Percakapan ini Aidit dan Mao ini diolah oleh Taomo Zhou dari arsip Partai Komunis Cina yang sudah dibuka untuk publik (tetapi kemudian ditutup kembali). Artikel Zhou bukan barang baru. Diterbitkan jurnal Indonesia, Universitas Cornell, AS pada tahun 2014. Namun tampaknya tidak mempengaruhi kesimpulan Melvin atau Geoffrey Robinson.
Robinson meski menyebut temuan Zhou, namun tidak banyak mengelaborasinya. Robinson malah mempersoalkan “biro chusus” dan mempertanyakan mengapa PKI berniat merebut kekuasaan dengan mempertaruhkan semua pencapaian yang telah mereka miliki. (Robinson: 2018)
Padahal jawaban tersebut dapat dirujuk kembali pada percakapan Aidit dengan Mao yang dikutip dalam artikel Zhou di atas. Aidit dan Mao khawatir dengan kesehatan Sukarno yang memburuk.
Mao: “Menurut saya, golongan sayap kanan berencana untuk merebut kekuasaan. Apakah kalian juga punya rencana itu juga?
Aidit: [Sambil menganggukkan kepala] “Kalau Soekarno meninggal, itu adalah masalah siapa yang berada di atas angin.” (Taomo Zhou: 2014)
Saat itu adalah masa untuk saling mendahului antara dua kekuasaan di bawah Sukarno, jika Sukarno tak (mampu) lagi memimpin. Entah PKI dahulu yang menghabisi para elit militer anti-komunis atau sebaliknya. Rencana yang dibeberkan Aidit kepada Mao akhirnya memang dilaksanakan pada malam 30 September 1965, meski akhirnya tidak sesuai harapan, karena Sukarno kemudian berbalik badan.
Sedemikian terang benderang pun nyatanya tidak mampu menggoyahkan argumen penulis seperti Robinson. Alih-alih ia mengajukan pertanyaan seperti, mengapa militer membiarkan Harian Rakjat terbit pada 2 Oktober dan mengapa militer tidak mendatangi kantor surat kabar PKI tersebut. (Geoffrey Robinson: 2018)
Lebih lanjut, Ia malah kemudian terjerembab dalam teori konspirasi miliknya: Editorial Harian Rakjat dibuat oleh seseorang yang hendak membuktikan kesalahan PKI. Padahal pertanyaan dan dugaan semacam ini sudah dijawab oleh John Roosa. Editorial sudah dibuat sebelum militer melarang dan kenyataannya kantor Harian Rakjat didatangi oleh pihak militer. Editorial pun dibuat oleh orang yang jelas terkait dengan partai. (John Roosa: 2008)
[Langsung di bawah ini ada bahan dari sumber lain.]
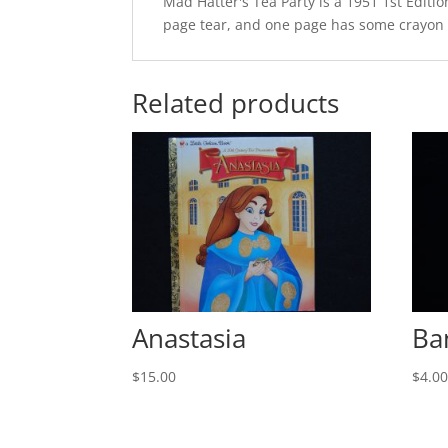
Mad Hatter's Tea Party is a 1951 1st Editio
page tear, and one page has some crayon on
Related products
Anastasia
Ba
$
15.00
$
4.0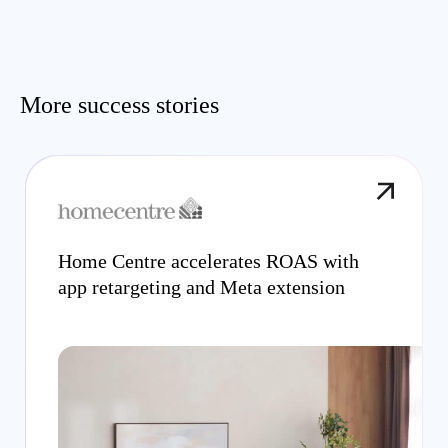
More success stories
Home Centre accelerates ROAS with
app retargeting and Meta extension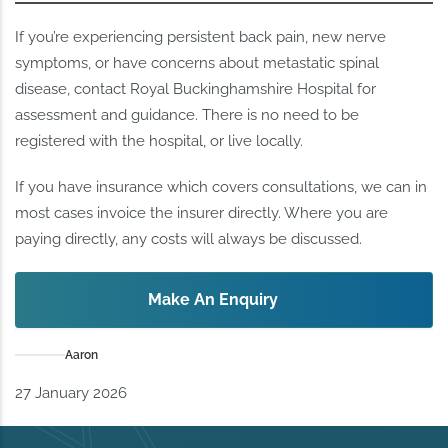
If you’re experiencing persistent back pain, new nerve
symptoms, or have concerns about metastatic spinal
disease, contact Royal Buckinghamshire Hospital for
assessment and guidance. There is no need to be
registered with the hospital, or live locally.
If you have insurance which covers consultations, we can in
most cases invoice the insurer directly. Where you are
paying directly, any costs will always be discussed.
Make An Enquiry
Aaron
27 January 2026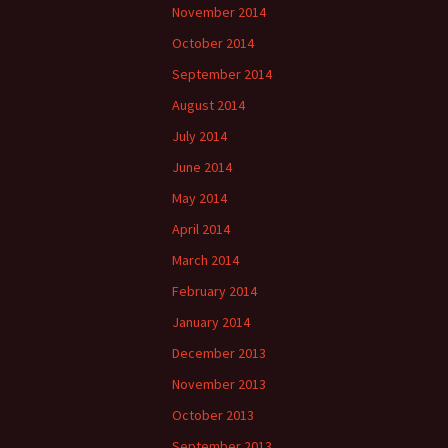
November 2014
October 2014
September 2014
August 2014
July 2014
June 2014
May 2014
April 2014
March 2014
February 2014
January 2014
December 2013
November 2013
October 2013
September 2013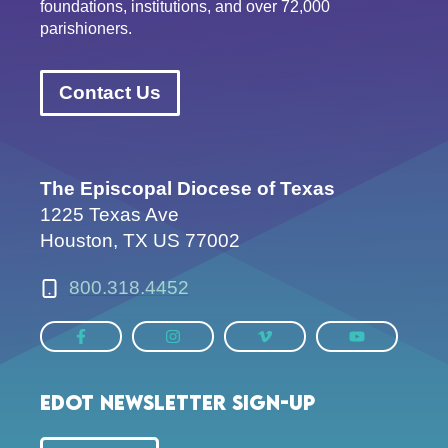
foundations, institutions, and over 72,000
parishioners.
Contact Us
The Episcopal Diocese of Texas
1225 Texas Ave
Houston, TX US 77002
800.318.4452
EDOT Newsletter Sign-up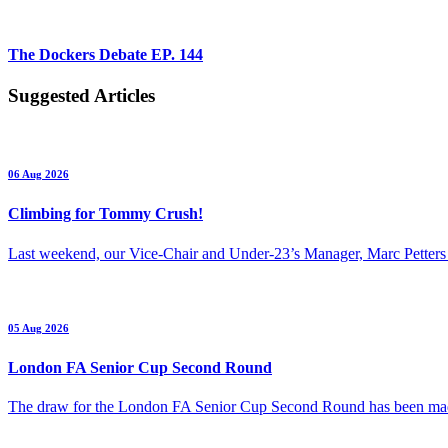
The Dockers Debate EP. 144
Suggested Articles
06 Aug 2026
Climbing for Tommy Crush!
Last weekend, our Vice-Chair and Under-23’s Manager, Marc Petters
05 Aug 2026
London FA Senior Cup Second Round
The draw for the London FA Senior Cup Second Round has been m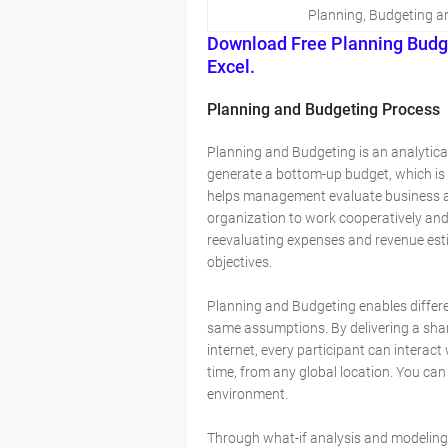
Planning, Budgeting a
Download Free Planning Budg
Excel.
Planning and Budgeting Process
Planning and Budgeting is an analytica
generate a bottom-up budget, which is a
helps management evaluate business alt
organization to work cooperatively and 
reevaluating expenses and revenue est
objectives.
Planning and Budgeting enables differ
same assumptions. By delivering a sha
internet, every participant can interact
time, from any global location. You can
environment.
Through what-if analysis and modeling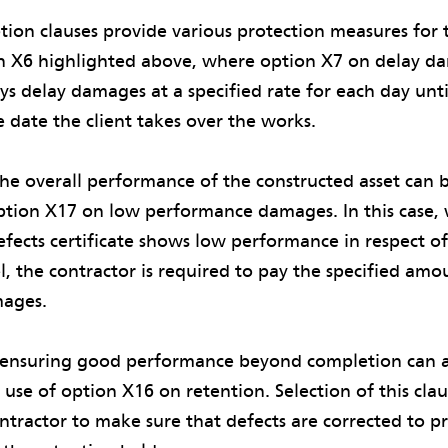
ion clauses provide various protection measures for th
on X6 highlighted above, where option X7 on delay da
ys delay damages at a specified rate for each day until
 date the client takes over the works.
he overall performance of the constructed asset can 
ption X17 on low performance damages. In this case, 
efects certificate shows low performance in respect of
, the contractor is required to pay the specified amo
ages.
ensuring good performance beyond completion can a
 use of option X16 on retention. Selection of this cla
ontractor to make sure that defects are corrected to p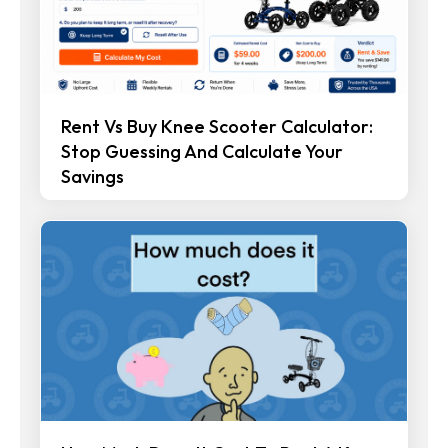
Rent Vs Buy Knee Scooter Calculator:
Stop Guessing And Calculate Your
Savings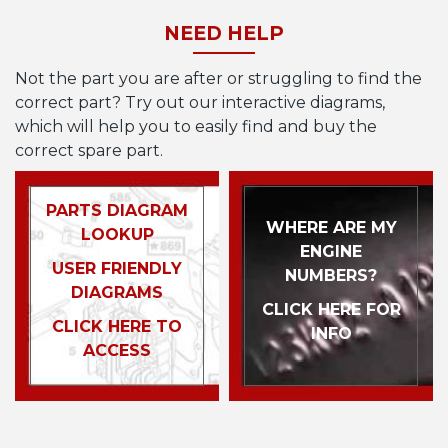
NEED HELP
Not the part you are after or struggling to find the
correct part? Try out our interactive diagrams,
which will help you to easily find and buy the
correct spare part.
PARTS DIAGRAM
WHERE ARE MY
LOOKUP
ENGINE
USER FRIENDLY
NUMBERS?
DIAGRAMS
CLICK HERE FOR
CLICK HERE TO
INFO
ACCESS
Sulit bagi kita untuk menerima argumen-argumen seperti Robinson di atas. Akhirnya memang seringkali penulisan sejarah peristiwa pasca September 1965 ditulis dengan mengabaikan kondisi pra-65 dan menutup mata dari keterlibatan partai dari peristiwa malam 30 September 1965.
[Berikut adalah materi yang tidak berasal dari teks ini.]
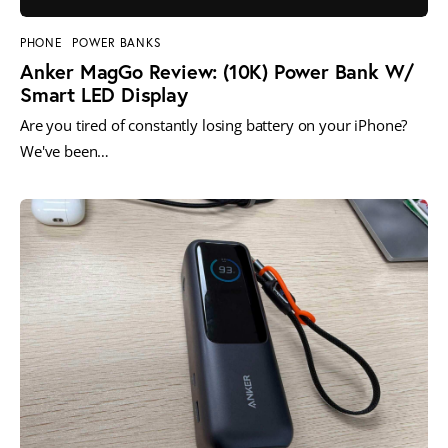
PHONE
POWER BANKS
Anker MagGo Review: (10K) Power Bank W/
Smart LED Display
Are you tired of constantly losing battery on your iPhone?
We've been…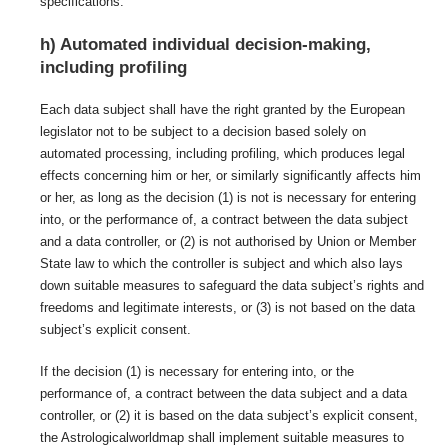
specifications.
h) Automated individual decision-making,
including profiling
Each data subject shall have the right granted by the European
legislator not to be subject to a decision based solely on
automated processing, including profiling, which produces legal
effects concerning him or her, or similarly significantly affects him
or her, as long as the decision (1) is not is necessary for entering
into, or the performance of, a contract between the data subject
and a data controller, or (2) is not authorised by Union or Member
State law to which the controller is subject and which also lays
down suitable measures to safeguard the data subject’s rights and
freedoms and legitimate interests, or (3) is not based on the data
subject’s explicit consent.
If the decision (1) is necessary for entering into, or the
performance of, a contract between the data subject and a data
controller, or (2) it is based on the data subject’s explicit consent,
the Astrologicalworldmap shall implement suitable measures to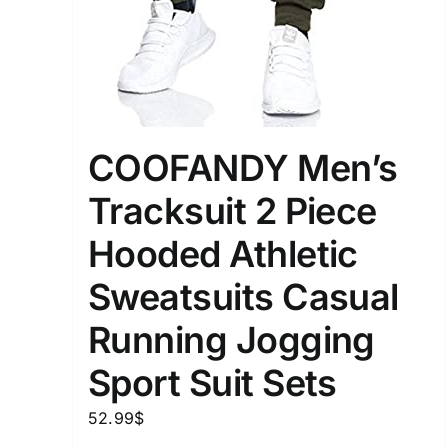
COOFANDY Men’s
Tracksuit 2 Piece
Hooded Athletic
Sweatsuits Casual
Running Jogging
Sport Suit Sets
52.99
$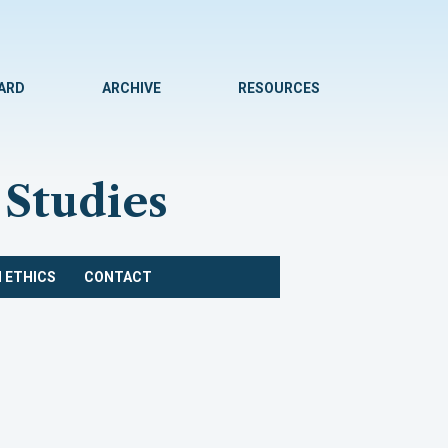
WARD
ARCHIVE
RESOURCES
 Studies
 ETHICS
CONTACT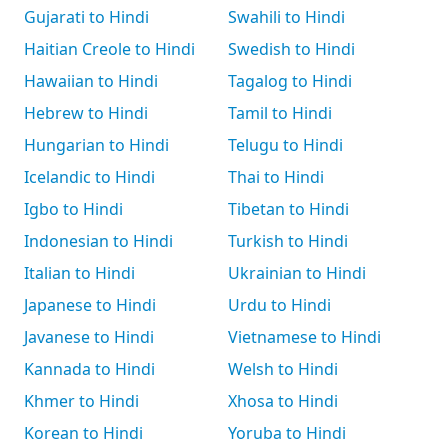
Gujarati to Hindi
Swahili to Hindi
Haitian Creole to Hindi
Swedish to Hindi
Hawaiian to Hindi
Tagalog to Hindi
Hebrew to Hindi
Tamil to Hindi
Hungarian to Hindi
Telugu to Hindi
Icelandic to Hindi
Thai to Hindi
Igbo to Hindi
Tibetan to Hindi
Indonesian to Hindi
Turkish to Hindi
Italian to Hindi
Ukrainian to Hindi
Japanese to Hindi
Urdu to Hindi
Javanese to Hindi
Vietnamese to Hindi
Kannada to Hindi
Welsh to Hindi
Khmer to Hindi
Xhosa to Hindi
Korean to Hindi
Yoruba to Hindi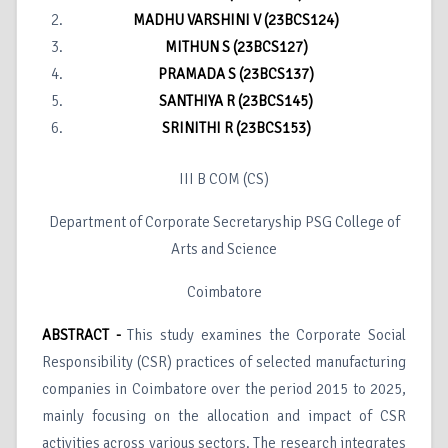
MADHU VARSHINI V (23BCS124)
MITHUN S (23BCS127)
PRAMADA S (23BCS137)
SANTHIYA R (23BCS145)
SRINITHI R (23BCS153)
III B COM (CS)
Department of Corporate Secretaryship PSG College of
Arts and Science
Coimbatore
ABSTRACT -
This study examines the Corporate Social
Responsibility (CSR) practices of selected manufacturing
companies in Coimbatore over the period 2015 to 2025,
mainly focusing on the allocation and impact of CSR
activities across various sectors. The research integrates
Dari contoh seperti ini akhirnya memang amat diperlukan bagi umat Islam untuk menulis sendiri peristiwa 1965 dari segala aspeknya, termasuk pembahasan mengenai peristiwa pasca 1965 yang sering digugat. Sayangnya kita masih sedikit menemukan literatur seperti ini. Umat Islam masih terlalu nyaman bersandar pada narasi versi orde baru dan seperti tertidur dalam buaian film G-30 S/PKI.
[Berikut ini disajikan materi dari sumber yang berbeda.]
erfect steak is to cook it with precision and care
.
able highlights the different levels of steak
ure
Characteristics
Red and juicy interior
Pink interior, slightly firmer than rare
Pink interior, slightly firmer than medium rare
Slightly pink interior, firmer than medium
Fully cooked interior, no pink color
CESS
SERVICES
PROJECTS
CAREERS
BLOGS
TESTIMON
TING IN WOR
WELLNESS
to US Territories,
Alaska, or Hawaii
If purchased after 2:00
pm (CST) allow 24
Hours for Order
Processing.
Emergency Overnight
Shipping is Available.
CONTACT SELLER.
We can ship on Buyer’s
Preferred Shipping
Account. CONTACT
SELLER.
Hal ini tentu berbahaya bagi generasi masa mendatang. Mereka tidak lagi mempercayai narasi versi Orde Baru yang banyak tambal sulamnya (jika tidak mau disebut propaganda), tetapi juga tidak menemukan referensi yang memadai dari kalangan umat Islam sendiri. Sehingga perlahan-lahan situasi mungkin akan berubah. Kecuali memang umat perlahan sadar, terbangun dari buaian film G-30S/PKI dan mau menuliskan kembali soal peristiwa 1965 secara serius.